**What is needed:** For the listing below, return the line containing "As was mentioned", the line containing "published in 2016.", and all lines in between, exactly as written and nothing else.

**Dataset:**
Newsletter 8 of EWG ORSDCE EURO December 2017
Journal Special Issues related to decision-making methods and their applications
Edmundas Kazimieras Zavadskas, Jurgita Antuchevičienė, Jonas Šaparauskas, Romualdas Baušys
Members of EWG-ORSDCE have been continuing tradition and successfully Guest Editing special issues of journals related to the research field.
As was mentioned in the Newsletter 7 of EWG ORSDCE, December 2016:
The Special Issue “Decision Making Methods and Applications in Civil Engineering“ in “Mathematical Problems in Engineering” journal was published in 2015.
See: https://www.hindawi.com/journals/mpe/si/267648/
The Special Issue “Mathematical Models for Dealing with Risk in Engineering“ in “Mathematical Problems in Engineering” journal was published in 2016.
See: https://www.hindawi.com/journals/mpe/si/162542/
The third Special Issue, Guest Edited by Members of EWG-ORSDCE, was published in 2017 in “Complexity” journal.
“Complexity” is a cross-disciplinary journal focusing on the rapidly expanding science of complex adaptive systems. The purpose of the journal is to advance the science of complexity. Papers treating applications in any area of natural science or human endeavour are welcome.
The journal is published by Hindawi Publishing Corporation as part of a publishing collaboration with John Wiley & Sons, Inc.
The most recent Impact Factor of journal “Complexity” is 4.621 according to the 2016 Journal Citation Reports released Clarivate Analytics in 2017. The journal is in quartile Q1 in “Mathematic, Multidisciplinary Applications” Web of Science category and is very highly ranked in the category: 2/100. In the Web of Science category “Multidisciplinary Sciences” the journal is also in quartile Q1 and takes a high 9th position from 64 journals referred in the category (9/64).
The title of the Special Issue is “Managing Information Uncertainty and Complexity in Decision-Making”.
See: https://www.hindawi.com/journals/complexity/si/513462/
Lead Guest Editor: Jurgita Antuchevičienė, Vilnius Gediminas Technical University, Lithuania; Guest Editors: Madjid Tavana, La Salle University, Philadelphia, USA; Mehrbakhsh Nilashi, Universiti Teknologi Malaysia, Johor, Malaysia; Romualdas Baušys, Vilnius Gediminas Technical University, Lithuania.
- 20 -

--

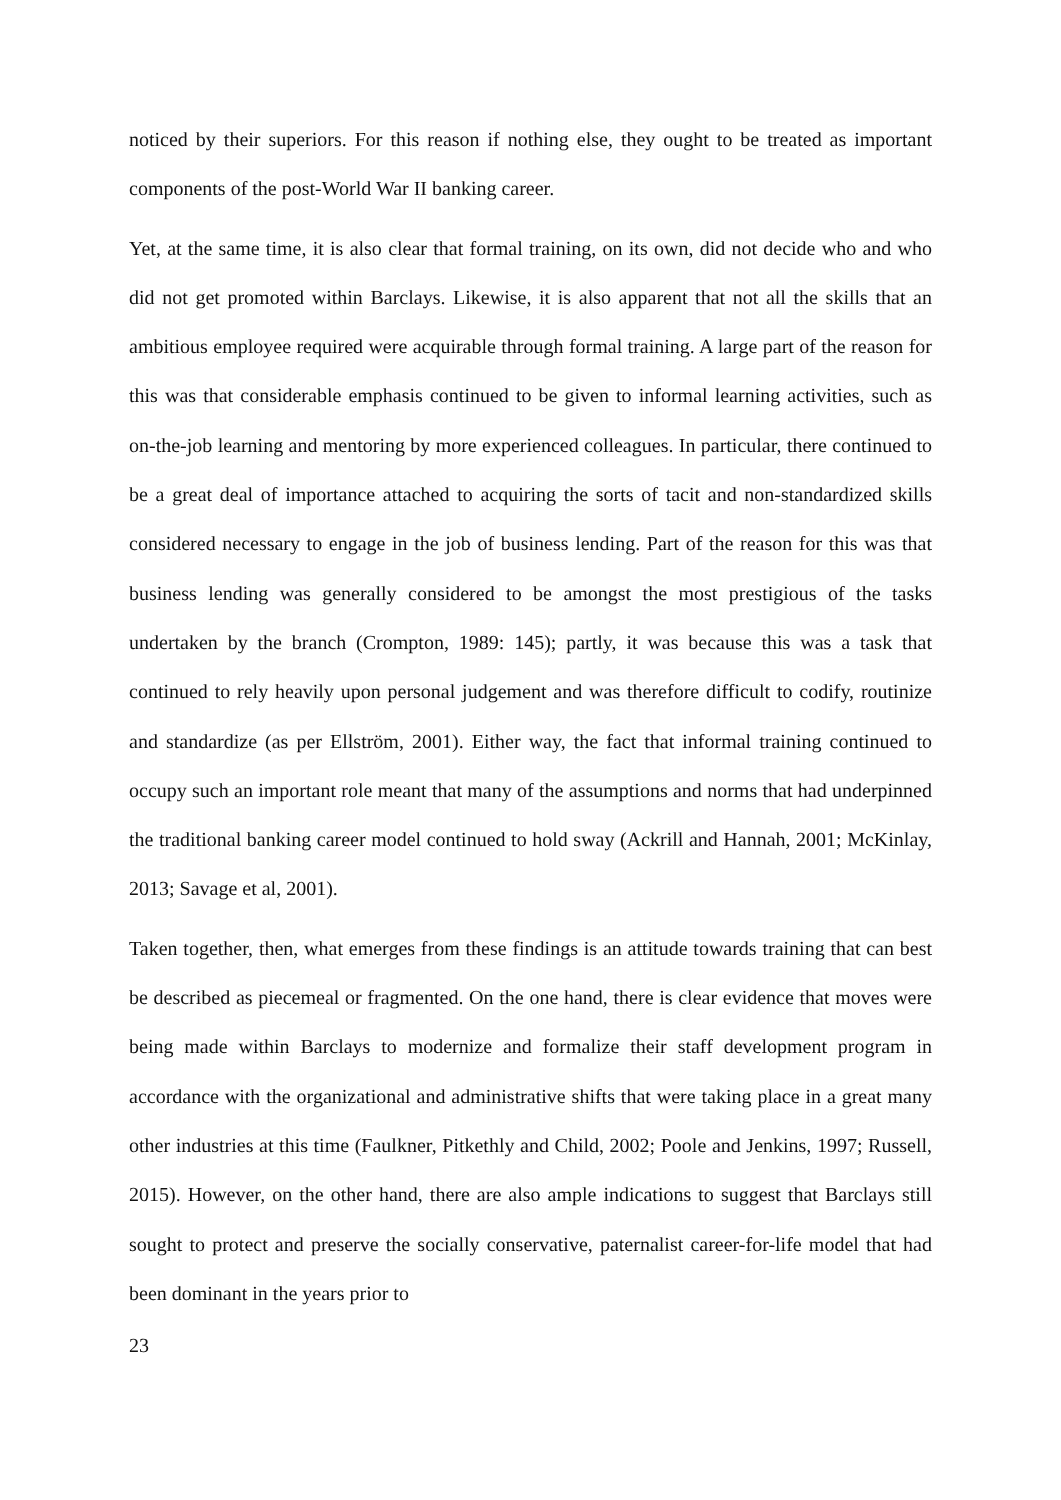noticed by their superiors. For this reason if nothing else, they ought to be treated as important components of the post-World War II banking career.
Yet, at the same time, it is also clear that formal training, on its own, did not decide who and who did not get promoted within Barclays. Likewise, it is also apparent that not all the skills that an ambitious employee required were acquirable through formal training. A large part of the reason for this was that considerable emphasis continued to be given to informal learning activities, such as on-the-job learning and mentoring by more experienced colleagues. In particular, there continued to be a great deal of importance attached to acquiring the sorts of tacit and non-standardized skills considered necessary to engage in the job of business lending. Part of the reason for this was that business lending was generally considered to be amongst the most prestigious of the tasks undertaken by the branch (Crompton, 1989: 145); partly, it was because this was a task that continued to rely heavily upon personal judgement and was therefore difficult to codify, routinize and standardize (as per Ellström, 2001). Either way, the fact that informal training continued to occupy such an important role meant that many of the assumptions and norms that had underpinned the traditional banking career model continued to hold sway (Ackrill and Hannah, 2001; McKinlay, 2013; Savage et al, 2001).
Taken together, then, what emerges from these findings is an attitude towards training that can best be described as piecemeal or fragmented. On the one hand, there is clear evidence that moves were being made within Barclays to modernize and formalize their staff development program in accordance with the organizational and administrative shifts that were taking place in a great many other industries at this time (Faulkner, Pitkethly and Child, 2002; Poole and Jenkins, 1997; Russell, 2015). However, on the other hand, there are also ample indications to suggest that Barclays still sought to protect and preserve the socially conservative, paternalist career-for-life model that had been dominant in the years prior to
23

--

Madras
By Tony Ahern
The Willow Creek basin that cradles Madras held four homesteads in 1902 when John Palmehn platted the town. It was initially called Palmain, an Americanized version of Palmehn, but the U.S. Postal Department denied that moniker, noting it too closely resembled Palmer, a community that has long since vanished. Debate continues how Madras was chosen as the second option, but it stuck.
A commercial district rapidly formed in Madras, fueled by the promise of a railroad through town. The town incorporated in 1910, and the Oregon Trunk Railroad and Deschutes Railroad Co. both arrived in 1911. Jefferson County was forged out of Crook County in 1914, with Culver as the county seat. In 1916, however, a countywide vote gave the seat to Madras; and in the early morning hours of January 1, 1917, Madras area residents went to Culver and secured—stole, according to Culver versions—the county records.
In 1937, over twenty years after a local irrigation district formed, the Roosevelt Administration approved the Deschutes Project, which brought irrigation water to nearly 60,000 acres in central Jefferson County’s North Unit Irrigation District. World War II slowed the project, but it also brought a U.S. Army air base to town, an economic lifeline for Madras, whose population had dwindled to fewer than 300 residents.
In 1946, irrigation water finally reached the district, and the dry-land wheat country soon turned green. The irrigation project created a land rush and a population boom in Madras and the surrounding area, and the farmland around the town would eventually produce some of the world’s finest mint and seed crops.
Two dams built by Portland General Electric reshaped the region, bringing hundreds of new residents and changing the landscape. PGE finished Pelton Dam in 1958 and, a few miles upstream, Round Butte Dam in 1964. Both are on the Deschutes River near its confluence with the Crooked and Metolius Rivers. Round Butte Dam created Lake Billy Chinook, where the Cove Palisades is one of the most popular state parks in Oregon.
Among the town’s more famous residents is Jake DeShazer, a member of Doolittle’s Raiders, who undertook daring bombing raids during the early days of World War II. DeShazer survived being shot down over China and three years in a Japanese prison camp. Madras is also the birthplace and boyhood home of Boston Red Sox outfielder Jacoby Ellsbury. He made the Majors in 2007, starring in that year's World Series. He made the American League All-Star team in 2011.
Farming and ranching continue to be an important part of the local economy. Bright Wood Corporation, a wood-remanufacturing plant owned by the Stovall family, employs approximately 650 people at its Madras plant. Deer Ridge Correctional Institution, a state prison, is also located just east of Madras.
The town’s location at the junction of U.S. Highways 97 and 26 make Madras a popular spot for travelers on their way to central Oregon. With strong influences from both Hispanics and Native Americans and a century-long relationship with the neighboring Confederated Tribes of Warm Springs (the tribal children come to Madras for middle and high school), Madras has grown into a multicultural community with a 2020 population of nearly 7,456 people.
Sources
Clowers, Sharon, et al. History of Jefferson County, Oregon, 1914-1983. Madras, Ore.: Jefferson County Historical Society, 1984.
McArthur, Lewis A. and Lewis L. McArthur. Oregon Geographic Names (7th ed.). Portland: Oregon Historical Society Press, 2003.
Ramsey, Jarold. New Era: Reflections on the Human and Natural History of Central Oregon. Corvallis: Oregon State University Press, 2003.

**Answer to the exercise:**
As was mentioned in the Newsletter 7 of EWG ORSDCE, December 2016:
The Special Issue “Decision Making Methods and Applications in Civil Engineering“ in “Mathematical Problems in Engineering” journal was published in 2015.
See: https://www.hindawi.com/journals/mpe/si/267648/
The Special Issue “Mathematical Models for Dealing with Risk in Engineering“ in “Mathematical Problems in Engineering” journal was published in 2016.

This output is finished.